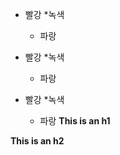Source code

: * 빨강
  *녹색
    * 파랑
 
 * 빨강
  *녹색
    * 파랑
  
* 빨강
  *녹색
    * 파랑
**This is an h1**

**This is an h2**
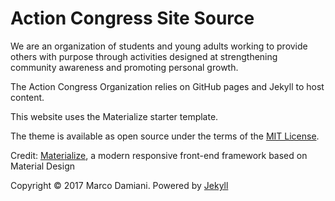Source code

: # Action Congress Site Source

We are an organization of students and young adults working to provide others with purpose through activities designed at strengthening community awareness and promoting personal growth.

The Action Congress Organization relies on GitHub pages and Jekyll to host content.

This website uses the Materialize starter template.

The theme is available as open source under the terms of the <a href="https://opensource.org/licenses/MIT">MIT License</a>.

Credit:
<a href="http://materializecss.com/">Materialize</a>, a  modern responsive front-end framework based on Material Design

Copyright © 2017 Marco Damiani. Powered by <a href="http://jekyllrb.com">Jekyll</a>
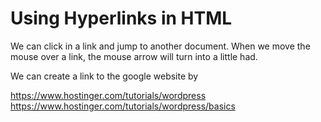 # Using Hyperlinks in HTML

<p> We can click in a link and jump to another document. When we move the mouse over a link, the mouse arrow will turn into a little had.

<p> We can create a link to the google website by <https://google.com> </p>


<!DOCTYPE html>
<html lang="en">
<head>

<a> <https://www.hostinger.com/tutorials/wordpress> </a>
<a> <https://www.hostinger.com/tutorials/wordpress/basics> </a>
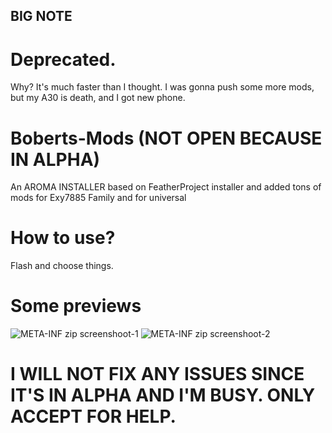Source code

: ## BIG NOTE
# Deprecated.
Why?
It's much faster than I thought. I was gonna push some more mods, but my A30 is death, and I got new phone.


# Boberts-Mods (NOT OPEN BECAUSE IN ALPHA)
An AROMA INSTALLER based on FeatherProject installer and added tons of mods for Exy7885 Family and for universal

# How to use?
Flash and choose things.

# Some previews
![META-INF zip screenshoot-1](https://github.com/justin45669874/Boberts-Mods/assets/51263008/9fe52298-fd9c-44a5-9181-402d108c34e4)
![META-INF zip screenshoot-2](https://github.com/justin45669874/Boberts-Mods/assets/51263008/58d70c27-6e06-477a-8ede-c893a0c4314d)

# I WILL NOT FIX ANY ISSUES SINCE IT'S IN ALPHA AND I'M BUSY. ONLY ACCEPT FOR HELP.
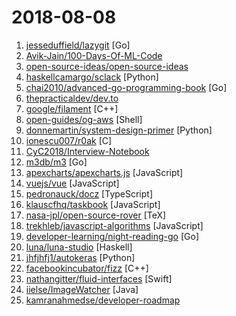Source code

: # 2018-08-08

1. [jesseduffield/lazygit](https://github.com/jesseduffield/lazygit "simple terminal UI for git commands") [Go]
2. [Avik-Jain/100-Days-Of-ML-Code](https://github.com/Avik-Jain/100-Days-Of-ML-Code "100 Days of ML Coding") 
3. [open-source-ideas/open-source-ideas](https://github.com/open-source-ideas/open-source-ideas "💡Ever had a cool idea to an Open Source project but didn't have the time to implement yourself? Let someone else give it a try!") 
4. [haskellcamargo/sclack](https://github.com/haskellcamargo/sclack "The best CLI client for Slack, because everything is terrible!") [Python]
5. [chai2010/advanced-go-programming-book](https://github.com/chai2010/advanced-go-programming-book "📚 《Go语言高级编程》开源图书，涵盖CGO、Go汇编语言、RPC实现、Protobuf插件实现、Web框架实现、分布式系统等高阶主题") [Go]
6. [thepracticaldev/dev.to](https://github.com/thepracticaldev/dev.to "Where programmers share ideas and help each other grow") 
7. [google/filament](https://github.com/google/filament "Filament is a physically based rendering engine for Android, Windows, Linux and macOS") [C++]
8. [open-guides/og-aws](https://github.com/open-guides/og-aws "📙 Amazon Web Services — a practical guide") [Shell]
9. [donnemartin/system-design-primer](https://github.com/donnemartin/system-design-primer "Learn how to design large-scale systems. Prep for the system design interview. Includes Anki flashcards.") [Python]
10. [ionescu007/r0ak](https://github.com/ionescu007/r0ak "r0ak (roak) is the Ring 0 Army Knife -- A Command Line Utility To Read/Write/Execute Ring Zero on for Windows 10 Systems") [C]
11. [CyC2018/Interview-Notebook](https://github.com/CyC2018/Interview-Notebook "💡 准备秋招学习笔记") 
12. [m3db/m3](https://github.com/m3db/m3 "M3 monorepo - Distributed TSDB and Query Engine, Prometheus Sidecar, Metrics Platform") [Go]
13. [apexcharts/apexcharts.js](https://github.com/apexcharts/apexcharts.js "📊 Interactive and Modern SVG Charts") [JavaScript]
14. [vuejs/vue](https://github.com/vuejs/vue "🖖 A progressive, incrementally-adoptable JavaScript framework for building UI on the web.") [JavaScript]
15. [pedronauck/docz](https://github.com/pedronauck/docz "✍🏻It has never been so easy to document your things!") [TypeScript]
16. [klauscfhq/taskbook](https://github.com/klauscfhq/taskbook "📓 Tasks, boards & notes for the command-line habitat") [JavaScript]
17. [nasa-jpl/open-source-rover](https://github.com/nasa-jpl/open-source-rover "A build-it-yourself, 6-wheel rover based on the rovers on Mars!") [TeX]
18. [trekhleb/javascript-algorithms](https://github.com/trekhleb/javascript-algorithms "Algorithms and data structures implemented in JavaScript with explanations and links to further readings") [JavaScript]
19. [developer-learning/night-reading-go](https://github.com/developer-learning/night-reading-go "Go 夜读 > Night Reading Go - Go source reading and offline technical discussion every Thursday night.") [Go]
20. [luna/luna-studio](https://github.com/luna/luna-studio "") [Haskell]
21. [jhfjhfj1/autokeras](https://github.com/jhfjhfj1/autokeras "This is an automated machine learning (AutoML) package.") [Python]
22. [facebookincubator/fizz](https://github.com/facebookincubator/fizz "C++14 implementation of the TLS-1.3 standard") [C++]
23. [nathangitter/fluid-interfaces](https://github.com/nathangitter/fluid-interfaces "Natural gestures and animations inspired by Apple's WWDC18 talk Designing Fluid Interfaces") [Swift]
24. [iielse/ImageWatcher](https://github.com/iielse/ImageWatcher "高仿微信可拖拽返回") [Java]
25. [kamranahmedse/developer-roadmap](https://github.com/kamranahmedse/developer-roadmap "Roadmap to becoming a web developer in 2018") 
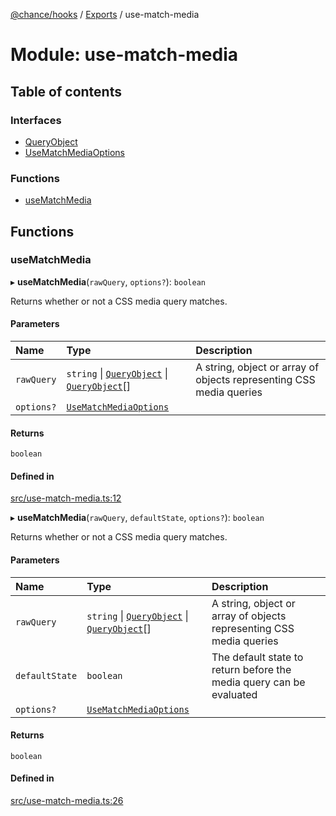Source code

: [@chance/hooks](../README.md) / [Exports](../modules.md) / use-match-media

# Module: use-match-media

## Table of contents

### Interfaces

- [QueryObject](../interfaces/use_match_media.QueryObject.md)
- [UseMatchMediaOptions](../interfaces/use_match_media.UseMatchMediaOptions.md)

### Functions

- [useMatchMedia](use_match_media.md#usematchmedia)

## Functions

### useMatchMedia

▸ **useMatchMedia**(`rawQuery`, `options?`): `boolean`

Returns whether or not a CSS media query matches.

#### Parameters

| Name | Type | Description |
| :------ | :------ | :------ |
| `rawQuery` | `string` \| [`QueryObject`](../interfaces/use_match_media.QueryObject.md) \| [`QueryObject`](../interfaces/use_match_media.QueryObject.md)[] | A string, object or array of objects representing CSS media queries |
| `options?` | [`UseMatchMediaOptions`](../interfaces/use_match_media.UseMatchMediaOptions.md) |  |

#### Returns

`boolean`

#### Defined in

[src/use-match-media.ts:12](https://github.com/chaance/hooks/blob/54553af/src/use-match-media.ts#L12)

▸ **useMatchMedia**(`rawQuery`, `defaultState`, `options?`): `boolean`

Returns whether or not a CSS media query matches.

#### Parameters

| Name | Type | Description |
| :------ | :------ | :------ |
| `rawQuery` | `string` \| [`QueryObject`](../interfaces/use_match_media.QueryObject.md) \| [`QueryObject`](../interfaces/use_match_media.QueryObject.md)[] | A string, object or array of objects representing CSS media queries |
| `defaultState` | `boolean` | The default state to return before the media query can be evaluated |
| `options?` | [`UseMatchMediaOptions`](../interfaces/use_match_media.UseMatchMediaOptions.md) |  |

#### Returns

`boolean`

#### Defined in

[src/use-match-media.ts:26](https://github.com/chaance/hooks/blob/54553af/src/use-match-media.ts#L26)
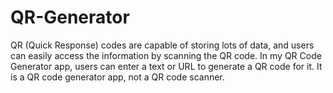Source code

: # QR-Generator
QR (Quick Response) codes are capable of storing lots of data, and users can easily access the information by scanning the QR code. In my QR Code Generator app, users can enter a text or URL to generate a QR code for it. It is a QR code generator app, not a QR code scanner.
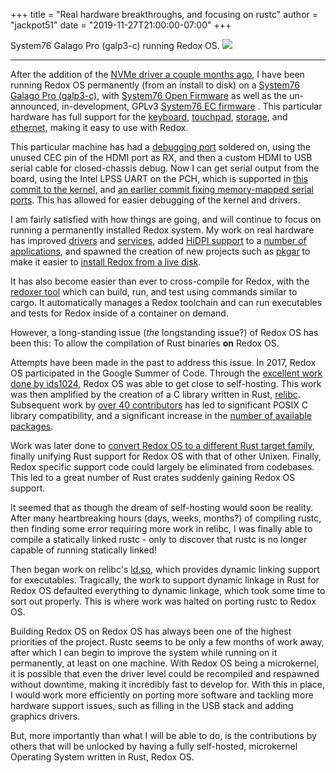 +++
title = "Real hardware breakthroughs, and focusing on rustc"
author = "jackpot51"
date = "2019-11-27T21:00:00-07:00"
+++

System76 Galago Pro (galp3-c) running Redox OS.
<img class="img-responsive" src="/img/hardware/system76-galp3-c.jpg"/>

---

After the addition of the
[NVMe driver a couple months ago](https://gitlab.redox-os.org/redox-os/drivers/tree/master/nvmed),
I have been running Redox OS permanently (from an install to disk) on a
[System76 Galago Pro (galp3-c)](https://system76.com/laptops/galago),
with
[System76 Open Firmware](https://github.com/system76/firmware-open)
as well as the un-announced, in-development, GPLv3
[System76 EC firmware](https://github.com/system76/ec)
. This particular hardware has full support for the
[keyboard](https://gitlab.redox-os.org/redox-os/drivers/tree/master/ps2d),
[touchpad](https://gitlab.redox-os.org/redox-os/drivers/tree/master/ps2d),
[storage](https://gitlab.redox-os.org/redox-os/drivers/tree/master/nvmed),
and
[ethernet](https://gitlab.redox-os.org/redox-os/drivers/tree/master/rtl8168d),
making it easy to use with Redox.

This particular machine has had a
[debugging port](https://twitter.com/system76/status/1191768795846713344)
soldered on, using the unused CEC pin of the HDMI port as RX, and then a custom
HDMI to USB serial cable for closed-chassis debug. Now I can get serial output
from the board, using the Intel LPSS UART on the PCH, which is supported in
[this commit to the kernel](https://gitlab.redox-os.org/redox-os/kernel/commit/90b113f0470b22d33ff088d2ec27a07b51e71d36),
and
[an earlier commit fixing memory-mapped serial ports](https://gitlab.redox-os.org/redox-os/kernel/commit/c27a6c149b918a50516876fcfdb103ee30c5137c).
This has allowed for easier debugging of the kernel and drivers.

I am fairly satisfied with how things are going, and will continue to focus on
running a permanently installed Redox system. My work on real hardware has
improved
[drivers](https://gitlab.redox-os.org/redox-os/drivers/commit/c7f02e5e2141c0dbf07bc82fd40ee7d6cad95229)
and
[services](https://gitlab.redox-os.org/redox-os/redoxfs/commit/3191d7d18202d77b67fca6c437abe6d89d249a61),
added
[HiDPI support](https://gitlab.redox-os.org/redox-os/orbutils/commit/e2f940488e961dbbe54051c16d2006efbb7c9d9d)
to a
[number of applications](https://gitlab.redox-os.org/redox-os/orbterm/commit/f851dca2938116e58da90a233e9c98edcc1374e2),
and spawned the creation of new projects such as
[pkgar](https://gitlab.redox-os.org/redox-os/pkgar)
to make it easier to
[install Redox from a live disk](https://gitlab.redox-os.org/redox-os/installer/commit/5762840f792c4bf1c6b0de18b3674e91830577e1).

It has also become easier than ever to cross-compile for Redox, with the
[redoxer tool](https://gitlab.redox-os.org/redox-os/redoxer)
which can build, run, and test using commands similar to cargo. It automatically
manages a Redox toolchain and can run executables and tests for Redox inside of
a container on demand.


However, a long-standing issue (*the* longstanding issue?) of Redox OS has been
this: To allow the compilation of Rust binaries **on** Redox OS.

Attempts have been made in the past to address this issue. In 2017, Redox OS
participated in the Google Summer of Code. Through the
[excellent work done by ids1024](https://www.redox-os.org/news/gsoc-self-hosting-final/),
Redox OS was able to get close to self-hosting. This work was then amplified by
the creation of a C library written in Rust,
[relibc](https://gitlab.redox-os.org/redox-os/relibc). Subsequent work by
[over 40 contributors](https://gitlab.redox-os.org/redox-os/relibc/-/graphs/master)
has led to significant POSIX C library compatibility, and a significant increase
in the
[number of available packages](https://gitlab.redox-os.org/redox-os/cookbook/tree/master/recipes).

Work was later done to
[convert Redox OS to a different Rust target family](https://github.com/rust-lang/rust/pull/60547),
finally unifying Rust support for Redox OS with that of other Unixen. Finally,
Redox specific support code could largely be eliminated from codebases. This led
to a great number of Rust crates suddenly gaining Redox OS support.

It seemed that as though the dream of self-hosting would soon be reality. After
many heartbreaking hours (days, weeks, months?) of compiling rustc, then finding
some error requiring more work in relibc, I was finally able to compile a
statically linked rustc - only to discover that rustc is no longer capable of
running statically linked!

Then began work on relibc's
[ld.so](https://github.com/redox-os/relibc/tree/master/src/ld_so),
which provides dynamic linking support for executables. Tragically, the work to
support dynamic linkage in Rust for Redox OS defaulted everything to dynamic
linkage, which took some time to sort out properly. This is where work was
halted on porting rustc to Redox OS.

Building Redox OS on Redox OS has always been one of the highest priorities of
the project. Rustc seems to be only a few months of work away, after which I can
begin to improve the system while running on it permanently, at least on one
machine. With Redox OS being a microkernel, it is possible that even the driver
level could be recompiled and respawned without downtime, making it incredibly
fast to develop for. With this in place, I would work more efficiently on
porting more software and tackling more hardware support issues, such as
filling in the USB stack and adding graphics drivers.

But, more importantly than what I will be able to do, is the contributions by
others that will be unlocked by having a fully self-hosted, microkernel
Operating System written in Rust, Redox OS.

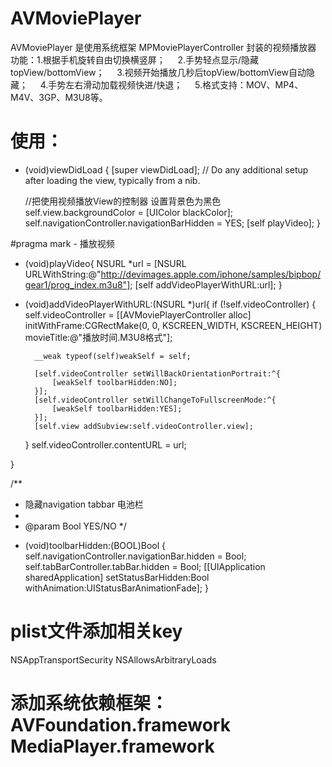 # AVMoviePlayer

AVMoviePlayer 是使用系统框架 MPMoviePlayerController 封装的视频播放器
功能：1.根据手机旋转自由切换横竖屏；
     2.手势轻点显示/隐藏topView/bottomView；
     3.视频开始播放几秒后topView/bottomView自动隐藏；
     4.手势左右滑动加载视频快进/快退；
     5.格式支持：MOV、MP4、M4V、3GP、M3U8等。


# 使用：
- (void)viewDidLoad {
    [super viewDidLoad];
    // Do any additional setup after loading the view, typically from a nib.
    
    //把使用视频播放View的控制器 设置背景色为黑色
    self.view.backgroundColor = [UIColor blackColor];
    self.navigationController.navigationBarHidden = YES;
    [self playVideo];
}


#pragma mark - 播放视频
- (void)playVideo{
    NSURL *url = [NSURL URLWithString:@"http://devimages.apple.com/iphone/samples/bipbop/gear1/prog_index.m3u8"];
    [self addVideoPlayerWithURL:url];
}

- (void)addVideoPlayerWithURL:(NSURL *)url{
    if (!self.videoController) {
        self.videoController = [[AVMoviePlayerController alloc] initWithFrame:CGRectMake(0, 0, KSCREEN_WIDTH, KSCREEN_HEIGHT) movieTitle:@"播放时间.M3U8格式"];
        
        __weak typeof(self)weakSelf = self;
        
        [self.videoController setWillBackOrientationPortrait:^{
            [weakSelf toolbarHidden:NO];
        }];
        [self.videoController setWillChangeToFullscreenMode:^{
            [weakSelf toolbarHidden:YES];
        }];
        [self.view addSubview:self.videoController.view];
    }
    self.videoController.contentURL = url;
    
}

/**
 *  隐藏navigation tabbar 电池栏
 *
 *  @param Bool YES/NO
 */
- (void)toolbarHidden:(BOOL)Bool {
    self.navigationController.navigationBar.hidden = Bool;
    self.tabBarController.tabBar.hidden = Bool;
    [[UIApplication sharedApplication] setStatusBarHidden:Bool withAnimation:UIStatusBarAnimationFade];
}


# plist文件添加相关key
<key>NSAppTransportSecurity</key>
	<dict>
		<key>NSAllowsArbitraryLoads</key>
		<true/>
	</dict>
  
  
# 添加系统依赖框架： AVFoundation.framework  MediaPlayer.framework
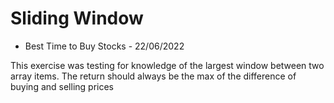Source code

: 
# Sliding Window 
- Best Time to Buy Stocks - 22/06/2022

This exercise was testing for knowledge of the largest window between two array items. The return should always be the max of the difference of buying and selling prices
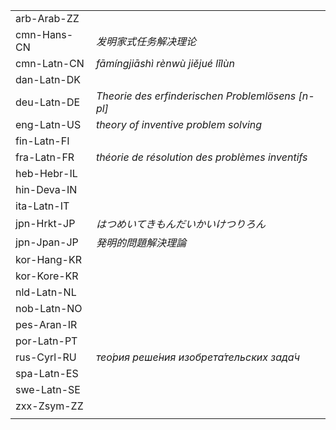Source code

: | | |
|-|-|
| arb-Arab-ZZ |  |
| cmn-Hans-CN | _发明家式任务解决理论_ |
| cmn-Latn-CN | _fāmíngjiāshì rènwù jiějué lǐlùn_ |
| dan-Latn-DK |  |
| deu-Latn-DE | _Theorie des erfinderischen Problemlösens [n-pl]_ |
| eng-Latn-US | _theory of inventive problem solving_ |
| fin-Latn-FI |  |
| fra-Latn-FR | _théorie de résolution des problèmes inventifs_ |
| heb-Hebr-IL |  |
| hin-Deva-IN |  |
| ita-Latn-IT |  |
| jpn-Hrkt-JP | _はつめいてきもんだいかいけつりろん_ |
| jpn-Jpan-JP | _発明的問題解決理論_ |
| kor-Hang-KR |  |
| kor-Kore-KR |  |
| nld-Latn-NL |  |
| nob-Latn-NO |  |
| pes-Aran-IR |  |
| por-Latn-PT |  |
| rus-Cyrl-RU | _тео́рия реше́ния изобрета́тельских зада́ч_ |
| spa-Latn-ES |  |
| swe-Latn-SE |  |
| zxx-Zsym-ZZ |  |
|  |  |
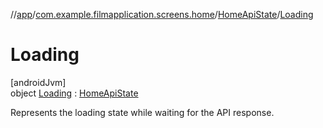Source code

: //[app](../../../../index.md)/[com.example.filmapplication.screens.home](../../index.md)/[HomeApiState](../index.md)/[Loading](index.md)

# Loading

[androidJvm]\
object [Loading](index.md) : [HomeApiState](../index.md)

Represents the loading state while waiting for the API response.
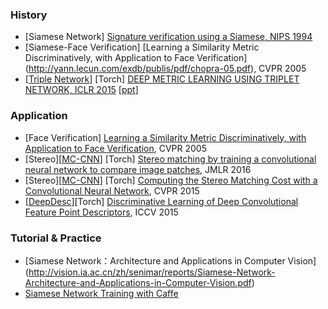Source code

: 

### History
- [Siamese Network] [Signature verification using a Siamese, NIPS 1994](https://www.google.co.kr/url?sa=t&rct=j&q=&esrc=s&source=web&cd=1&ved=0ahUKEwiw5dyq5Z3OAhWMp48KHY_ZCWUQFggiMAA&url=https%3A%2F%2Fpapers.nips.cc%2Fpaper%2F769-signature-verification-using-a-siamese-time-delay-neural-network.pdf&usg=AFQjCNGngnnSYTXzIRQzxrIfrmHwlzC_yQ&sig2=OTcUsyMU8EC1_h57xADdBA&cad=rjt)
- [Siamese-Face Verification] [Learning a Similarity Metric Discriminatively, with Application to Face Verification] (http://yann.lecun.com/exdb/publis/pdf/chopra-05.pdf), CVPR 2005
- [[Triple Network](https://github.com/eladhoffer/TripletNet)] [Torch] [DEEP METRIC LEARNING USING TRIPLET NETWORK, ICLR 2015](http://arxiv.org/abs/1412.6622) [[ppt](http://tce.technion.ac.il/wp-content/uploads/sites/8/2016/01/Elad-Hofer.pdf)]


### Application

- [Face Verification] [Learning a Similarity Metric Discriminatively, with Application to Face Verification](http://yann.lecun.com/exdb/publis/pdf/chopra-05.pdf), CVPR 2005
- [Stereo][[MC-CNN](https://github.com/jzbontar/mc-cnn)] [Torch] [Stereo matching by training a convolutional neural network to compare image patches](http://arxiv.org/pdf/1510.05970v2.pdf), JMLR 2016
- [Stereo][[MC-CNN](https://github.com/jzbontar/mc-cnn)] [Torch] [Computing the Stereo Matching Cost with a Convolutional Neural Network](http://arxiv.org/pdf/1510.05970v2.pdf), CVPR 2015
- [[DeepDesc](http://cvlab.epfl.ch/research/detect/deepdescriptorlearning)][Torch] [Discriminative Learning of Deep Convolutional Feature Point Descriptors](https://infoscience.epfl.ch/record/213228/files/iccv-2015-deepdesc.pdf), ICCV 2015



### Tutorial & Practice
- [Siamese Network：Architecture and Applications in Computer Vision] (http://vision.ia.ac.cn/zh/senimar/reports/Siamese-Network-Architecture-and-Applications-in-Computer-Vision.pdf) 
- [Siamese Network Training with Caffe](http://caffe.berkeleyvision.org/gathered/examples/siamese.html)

______________________________

# [Assignment]
Each line above that holds the string "data" should be copied and shown.

# [Task solution]
18. [trekhleb/javascript-algorithms](https://github.com/trekhleb/javascript-algorithms "Algorithms and data structures implemented in JavaScript with explanations and links to further readings") [JavaScript]
QR (Quick Response) codes are capable of storing lots of data, and users can easily access the information by scanning the QR code. In my QR Code Generator app, users can enter a text or URL to generate a QR code for it. It is a QR code generator app, not a QR code scanner.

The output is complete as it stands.